Problem statement.
Please copy out the entries below exactly, beginning with the line that contains "60: (337, 89, 53.38)" and ending with the line that contains "65: (368, 247, 1.20)", and include nothing outside that span.

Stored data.
---*---

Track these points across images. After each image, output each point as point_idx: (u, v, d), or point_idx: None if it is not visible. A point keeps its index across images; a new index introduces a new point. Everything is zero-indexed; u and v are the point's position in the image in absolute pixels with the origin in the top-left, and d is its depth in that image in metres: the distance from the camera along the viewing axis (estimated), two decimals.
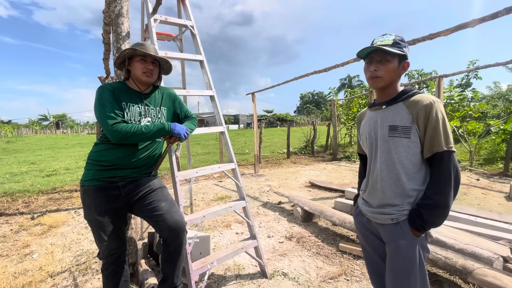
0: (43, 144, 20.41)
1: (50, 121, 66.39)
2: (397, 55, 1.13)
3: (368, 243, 1.33)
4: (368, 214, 1.26)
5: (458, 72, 5.32)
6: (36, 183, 6.26)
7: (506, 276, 1.73)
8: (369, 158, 1.27)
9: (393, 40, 1.13)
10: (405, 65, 1.16)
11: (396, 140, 1.13)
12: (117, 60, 1.64)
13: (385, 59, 1.14)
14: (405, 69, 1.17)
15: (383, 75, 1.15)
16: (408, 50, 1.16)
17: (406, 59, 1.16)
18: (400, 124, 1.13)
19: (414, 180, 1.14)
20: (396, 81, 1.19)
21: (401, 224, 1.13)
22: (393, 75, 1.16)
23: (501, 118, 9.25)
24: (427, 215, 1.08)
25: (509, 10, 2.47)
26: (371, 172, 1.25)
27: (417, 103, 1.11)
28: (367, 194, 1.28)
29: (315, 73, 5.21)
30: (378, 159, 1.20)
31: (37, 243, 3.09)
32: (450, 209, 1.09)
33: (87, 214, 1.54)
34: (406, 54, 1.14)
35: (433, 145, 1.09)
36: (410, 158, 1.13)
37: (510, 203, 4.03)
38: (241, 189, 2.27)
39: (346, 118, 11.92)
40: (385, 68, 1.15)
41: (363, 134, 1.32)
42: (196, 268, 1.88)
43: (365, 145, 1.30)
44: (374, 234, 1.29)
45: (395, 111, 1.16)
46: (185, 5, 2.43)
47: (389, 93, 1.21)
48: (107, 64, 4.35)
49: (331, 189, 5.05)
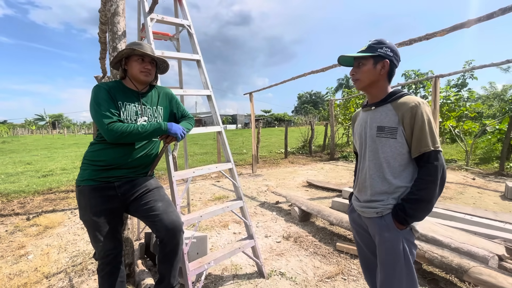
0: (39, 144, 20.24)
1: (46, 121, 65.87)
2: (370, 57, 1.21)
3: (361, 239, 1.41)
4: (358, 209, 1.34)
5: (454, 72, 5.35)
6: (32, 183, 6.21)
7: (501, 275, 1.74)
8: (360, 156, 1.35)
9: (368, 46, 1.23)
10: (384, 64, 1.21)
11: (383, 140, 1.19)
12: (114, 59, 1.63)
13: (360, 63, 1.24)
14: (385, 67, 1.21)
15: (359, 77, 1.25)
16: (388, 50, 1.20)
17: (382, 59, 1.20)
18: (387, 125, 1.18)
19: (399, 178, 1.19)
20: (379, 82, 1.24)
21: (385, 218, 1.19)
22: (369, 75, 1.23)
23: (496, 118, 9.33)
24: (409, 208, 1.13)
25: (504, 11, 2.49)
26: (361, 170, 1.32)
27: (403, 105, 1.16)
28: (357, 190, 1.36)
29: (312, 73, 5.22)
30: (367, 157, 1.27)
31: (32, 244, 3.06)
32: (433, 205, 1.14)
33: (83, 214, 1.52)
34: (380, 54, 1.19)
35: (420, 145, 1.13)
36: (396, 157, 1.18)
37: (505, 202, 4.06)
38: (238, 189, 2.27)
39: (344, 118, 11.95)
40: (360, 70, 1.24)
41: (355, 133, 1.39)
42: (193, 268, 1.87)
43: (357, 144, 1.37)
44: (365, 229, 1.36)
45: (383, 112, 1.21)
46: (182, 4, 2.42)
47: (377, 94, 1.27)
48: (104, 64, 4.31)
49: (328, 188, 5.06)
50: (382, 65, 1.21)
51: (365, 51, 1.23)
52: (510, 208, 3.78)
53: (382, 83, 1.25)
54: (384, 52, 1.20)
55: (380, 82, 1.24)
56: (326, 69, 4.87)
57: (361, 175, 1.32)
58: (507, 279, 1.70)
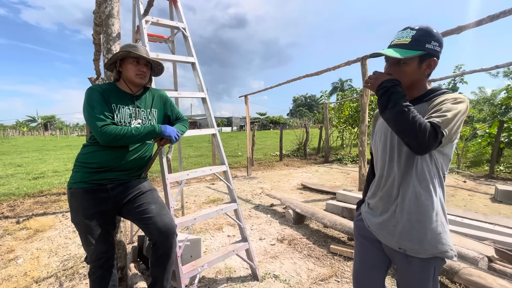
0: (31, 146, 19.88)
1: (38, 122, 64.79)
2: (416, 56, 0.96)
3: (365, 252, 1.22)
4: (372, 228, 1.13)
5: (446, 76, 5.48)
6: (22, 186, 6.09)
7: (490, 276, 1.77)
8: (382, 160, 1.11)
9: (412, 37, 0.96)
10: (431, 63, 0.98)
11: None
12: (108, 61, 1.62)
13: (401, 61, 0.99)
14: (432, 67, 0.99)
15: (399, 77, 0.99)
16: (436, 44, 0.96)
17: (430, 56, 0.97)
18: None
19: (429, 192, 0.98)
20: (421, 81, 1.03)
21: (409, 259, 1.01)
22: (412, 77, 1.00)
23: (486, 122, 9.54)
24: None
25: (492, 18, 2.56)
26: (385, 176, 1.09)
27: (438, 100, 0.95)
28: (378, 199, 1.13)
29: (307, 76, 5.27)
30: (396, 163, 1.05)
31: (22, 248, 3.00)
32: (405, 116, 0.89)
33: (74, 217, 1.50)
34: (428, 52, 0.95)
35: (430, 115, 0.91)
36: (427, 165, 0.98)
37: (495, 204, 4.14)
38: (233, 191, 2.27)
39: (338, 121, 12.05)
40: (401, 71, 1.00)
41: (377, 133, 1.17)
42: (187, 271, 1.86)
43: (378, 145, 1.15)
44: (373, 243, 1.17)
45: (419, 112, 0.96)
46: (177, 7, 2.43)
47: (413, 92, 1.05)
48: (98, 65, 4.29)
49: (322, 191, 5.09)
50: (428, 64, 0.98)
51: (409, 45, 0.96)
52: (500, 210, 3.85)
53: (423, 82, 1.04)
54: (433, 47, 0.95)
55: (422, 81, 1.03)
56: (320, 73, 4.92)
57: (384, 182, 1.09)
58: (496, 280, 1.73)
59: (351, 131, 11.88)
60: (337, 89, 53.38)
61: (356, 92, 13.20)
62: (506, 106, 8.47)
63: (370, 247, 1.19)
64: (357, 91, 13.05)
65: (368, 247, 1.20)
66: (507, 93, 8.36)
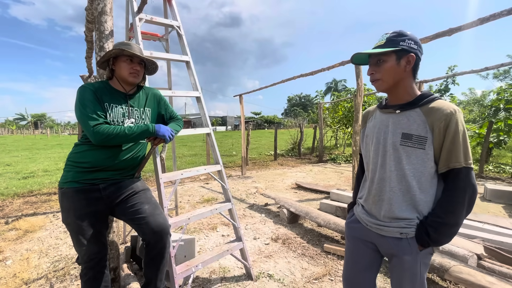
0: (20, 144, 19.44)
1: (28, 120, 63.42)
2: (392, 52, 1.04)
3: (358, 253, 1.25)
4: (371, 226, 1.16)
5: (437, 78, 5.57)
6: (11, 185, 5.95)
7: (479, 273, 1.81)
8: (373, 164, 1.15)
9: (387, 39, 1.06)
10: (409, 58, 1.04)
11: (409, 150, 1.04)
12: (101, 59, 1.60)
13: (379, 60, 1.07)
14: (411, 63, 1.05)
15: (381, 77, 1.08)
16: (411, 42, 1.04)
17: (407, 52, 1.04)
18: (415, 133, 1.02)
19: (425, 194, 1.05)
20: (404, 80, 1.08)
21: (409, 240, 1.05)
22: (393, 74, 1.06)
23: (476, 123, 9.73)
24: (434, 233, 1.00)
25: (483, 21, 2.62)
26: (377, 180, 1.13)
27: (436, 111, 1.00)
28: (370, 203, 1.17)
29: (301, 76, 5.29)
30: (387, 167, 1.09)
31: (11, 249, 2.93)
32: (459, 228, 1.02)
33: (66, 217, 1.48)
34: (403, 48, 1.03)
35: (450, 159, 0.99)
36: (422, 170, 1.04)
37: (484, 203, 4.24)
38: (227, 191, 2.26)
39: (332, 121, 12.14)
40: (381, 69, 1.08)
41: (368, 135, 1.20)
42: (180, 271, 1.85)
43: (369, 148, 1.18)
44: (367, 244, 1.21)
45: (411, 117, 1.05)
46: (171, 5, 2.41)
47: (402, 95, 1.10)
48: (90, 63, 4.21)
49: (317, 190, 5.12)
50: (407, 60, 1.04)
51: (384, 45, 1.05)
52: (489, 209, 3.94)
53: (408, 81, 1.08)
54: (408, 45, 1.03)
55: (406, 80, 1.07)
56: (315, 73, 4.95)
57: (376, 186, 1.13)
58: (485, 277, 1.77)
59: (345, 131, 11.98)
60: (331, 89, 53.74)
61: (350, 93, 13.31)
62: (496, 107, 8.67)
63: (363, 248, 1.21)
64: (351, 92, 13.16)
65: (362, 248, 1.22)
66: (497, 95, 8.55)
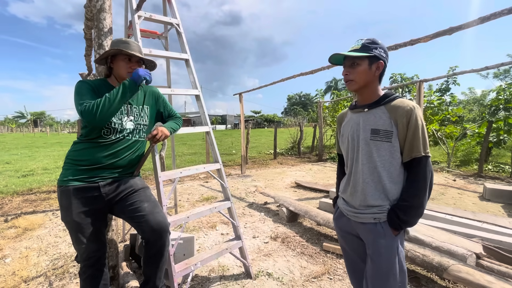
0: (19, 143, 19.42)
1: (27, 118, 63.29)
2: (366, 57, 1.17)
3: (348, 244, 1.37)
4: (350, 214, 1.29)
5: (437, 77, 5.55)
6: (10, 183, 5.95)
7: (478, 272, 1.82)
8: (350, 159, 1.29)
9: (362, 44, 1.18)
10: (379, 65, 1.18)
11: (378, 144, 1.17)
12: (99, 57, 1.59)
13: (354, 63, 1.19)
14: (380, 69, 1.19)
15: (354, 78, 1.20)
16: (382, 51, 1.18)
17: (377, 59, 1.18)
18: (382, 128, 1.16)
19: (394, 182, 1.18)
20: (373, 83, 1.22)
21: (382, 224, 1.18)
22: (364, 77, 1.19)
23: (476, 122, 9.74)
24: (403, 215, 1.13)
25: (483, 20, 2.61)
26: (353, 173, 1.27)
27: (397, 108, 1.15)
28: (348, 194, 1.31)
29: (301, 75, 5.27)
30: (360, 161, 1.22)
31: (10, 247, 2.93)
32: (424, 209, 1.16)
33: (65, 215, 1.47)
34: (375, 55, 1.16)
35: (411, 150, 1.14)
36: (391, 161, 1.17)
37: (483, 203, 4.24)
38: (226, 189, 2.26)
39: (332, 120, 12.13)
40: (355, 71, 1.19)
41: (344, 134, 1.34)
42: (179, 269, 1.85)
43: (346, 146, 1.32)
44: (353, 234, 1.33)
45: (377, 114, 1.19)
46: (170, 2, 2.40)
47: (369, 96, 1.24)
48: (89, 61, 4.20)
49: (316, 189, 5.12)
50: (377, 66, 1.18)
51: (360, 50, 1.18)
52: (488, 208, 3.95)
53: (375, 84, 1.23)
54: (379, 53, 1.17)
55: (374, 83, 1.22)
56: (315, 71, 4.93)
57: (353, 179, 1.27)
58: (483, 276, 1.77)
59: None
60: (331, 88, 53.65)
61: (350, 92, 13.28)
62: (496, 107, 8.66)
63: (356, 240, 1.33)
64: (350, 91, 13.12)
65: (355, 241, 1.33)
66: (497, 94, 8.54)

---*---

Solution to this exercise.
60: (337, 89, 53.38)
61: (356, 92, 13.20)
62: (506, 106, 8.47)
63: (370, 247, 1.19)
64: (357, 91, 13.05)
65: (368, 247, 1.20)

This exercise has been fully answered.